Bisognerà aspettare meno invece, fino al 17 di novembre, per gli sviluppi di un’altra tranche dell’inchiesta, quella su presunti reati fiscali per cui sono indagati madre e figlia assieme ad altre quattro persone. Stamattina il gip di Latina si è riservato di decidere sulle eccezioni di inammissibilità delle costituzioni di parte civile formulate dai difensori. Tra chi ha fatto richiesta di risarcimento ci sono i sindacati, i lavoratori e il commissario liquidatore della cooperativa Karibu. Stamane i lavoratori, che rivendicano 400mila euro di stipendi non pagati, hanno manifestato di fronte al Tribunale di Latina sostenuti dalla Uiltucs che da mesi è al loro fianco per sostenerne le ragioni.

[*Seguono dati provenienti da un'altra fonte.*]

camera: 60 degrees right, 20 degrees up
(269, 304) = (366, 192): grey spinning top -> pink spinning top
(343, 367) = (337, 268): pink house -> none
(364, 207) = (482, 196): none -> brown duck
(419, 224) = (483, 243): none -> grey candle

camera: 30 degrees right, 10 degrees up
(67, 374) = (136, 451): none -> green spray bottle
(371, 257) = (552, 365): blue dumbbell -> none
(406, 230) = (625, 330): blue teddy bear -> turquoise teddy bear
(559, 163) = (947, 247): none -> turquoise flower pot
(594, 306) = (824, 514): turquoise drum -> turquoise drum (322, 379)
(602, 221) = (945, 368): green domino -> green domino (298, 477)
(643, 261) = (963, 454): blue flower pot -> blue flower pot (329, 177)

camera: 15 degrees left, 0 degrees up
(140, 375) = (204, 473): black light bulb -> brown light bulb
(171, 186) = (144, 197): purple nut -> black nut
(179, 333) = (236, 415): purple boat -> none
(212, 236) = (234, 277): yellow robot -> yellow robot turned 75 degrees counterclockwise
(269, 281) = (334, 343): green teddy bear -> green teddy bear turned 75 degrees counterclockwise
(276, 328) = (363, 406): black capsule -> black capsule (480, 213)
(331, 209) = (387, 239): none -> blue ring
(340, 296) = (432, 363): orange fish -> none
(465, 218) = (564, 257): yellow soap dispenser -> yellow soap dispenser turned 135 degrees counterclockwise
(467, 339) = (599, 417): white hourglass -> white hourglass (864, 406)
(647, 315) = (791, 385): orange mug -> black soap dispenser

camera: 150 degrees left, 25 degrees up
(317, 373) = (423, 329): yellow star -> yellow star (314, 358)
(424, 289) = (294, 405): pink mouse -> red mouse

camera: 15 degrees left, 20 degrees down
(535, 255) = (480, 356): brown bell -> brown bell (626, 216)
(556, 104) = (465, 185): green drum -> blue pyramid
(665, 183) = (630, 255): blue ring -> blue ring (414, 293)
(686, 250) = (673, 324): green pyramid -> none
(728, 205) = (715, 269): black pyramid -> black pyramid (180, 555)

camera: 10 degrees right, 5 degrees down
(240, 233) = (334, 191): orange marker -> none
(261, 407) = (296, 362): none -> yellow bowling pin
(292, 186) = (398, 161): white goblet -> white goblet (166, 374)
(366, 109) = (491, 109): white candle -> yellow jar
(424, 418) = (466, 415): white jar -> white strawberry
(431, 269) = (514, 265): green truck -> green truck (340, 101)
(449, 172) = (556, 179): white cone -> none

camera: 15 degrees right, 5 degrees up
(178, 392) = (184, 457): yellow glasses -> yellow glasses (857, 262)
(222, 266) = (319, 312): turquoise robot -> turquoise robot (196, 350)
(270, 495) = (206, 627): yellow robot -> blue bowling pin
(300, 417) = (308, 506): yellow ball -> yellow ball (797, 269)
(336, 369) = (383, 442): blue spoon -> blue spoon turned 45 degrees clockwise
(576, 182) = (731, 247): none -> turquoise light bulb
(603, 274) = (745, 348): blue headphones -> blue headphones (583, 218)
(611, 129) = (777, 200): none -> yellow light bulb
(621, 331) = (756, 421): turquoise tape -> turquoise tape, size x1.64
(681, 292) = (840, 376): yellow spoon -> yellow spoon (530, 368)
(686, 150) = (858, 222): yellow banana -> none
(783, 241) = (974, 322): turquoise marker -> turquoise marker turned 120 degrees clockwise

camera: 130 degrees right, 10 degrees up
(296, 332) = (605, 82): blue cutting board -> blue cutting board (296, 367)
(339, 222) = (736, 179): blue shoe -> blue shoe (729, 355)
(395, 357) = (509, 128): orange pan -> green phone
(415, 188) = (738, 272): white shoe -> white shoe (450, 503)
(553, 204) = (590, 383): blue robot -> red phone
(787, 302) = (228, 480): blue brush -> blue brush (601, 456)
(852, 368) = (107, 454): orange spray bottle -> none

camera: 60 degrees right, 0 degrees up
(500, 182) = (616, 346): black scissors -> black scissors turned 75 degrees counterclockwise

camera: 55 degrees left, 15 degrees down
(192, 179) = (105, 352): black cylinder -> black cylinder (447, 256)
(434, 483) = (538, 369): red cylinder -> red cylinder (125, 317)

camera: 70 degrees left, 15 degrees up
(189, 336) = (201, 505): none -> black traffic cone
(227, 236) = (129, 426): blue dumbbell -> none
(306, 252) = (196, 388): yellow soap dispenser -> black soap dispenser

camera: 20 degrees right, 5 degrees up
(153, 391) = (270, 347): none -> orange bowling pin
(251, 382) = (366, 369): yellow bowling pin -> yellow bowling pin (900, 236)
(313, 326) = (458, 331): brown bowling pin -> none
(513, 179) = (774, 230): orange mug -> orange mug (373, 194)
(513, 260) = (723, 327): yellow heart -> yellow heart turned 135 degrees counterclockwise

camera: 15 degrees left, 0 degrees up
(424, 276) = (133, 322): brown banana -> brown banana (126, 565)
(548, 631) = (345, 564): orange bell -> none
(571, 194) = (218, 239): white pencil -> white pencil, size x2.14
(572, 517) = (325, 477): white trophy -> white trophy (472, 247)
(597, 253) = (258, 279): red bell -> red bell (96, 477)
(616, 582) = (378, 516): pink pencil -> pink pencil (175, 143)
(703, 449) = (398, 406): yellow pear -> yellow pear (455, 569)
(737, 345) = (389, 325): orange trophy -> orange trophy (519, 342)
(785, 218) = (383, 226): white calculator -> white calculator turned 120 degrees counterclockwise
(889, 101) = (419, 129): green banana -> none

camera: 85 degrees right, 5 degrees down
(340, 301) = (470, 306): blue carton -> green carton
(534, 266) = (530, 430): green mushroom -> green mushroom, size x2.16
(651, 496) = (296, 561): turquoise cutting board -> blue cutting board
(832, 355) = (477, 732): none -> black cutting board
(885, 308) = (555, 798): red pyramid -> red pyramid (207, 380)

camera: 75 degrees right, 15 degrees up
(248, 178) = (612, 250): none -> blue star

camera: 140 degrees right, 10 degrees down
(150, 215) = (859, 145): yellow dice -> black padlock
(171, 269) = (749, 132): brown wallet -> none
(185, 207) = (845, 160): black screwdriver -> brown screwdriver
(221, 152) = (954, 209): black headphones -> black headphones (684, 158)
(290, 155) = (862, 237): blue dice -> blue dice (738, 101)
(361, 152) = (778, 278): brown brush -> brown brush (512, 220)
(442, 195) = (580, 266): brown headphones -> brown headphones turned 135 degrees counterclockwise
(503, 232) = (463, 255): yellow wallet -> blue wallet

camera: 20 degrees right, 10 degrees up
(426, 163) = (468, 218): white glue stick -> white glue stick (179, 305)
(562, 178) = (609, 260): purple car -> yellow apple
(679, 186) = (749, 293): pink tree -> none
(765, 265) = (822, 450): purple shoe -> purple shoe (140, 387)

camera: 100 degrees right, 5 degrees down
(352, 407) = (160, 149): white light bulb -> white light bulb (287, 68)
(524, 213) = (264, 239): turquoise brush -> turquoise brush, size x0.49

Insieme a loro c’era il presidente della commissione Lavoro del Consiglio Regionale del Lazio Orlando Angelo Tripodi (Lega): «Soldi pubblici spesi in borse di lusso e per ottemperare al diritto all’eleganza, mentre lavoratori e famiglie vivevano in condizioni di degrado totale – ha affermato – Dov’era chi doveva vigilare su questi fondi? Dove erano gli amministratori locali del Pd e del centrosinistra?». Le difese degli indagati però hanno contestato tutte le costituzioni di parte civile. «Il risarcimento – ha detto ancora l’avvocato di Murekatete – non è inerente al reato contestato» che è «elusione fiscale per un danno erariale di 12mila euro: non si capisce come questo avrebbe danneggiato i lavoratori».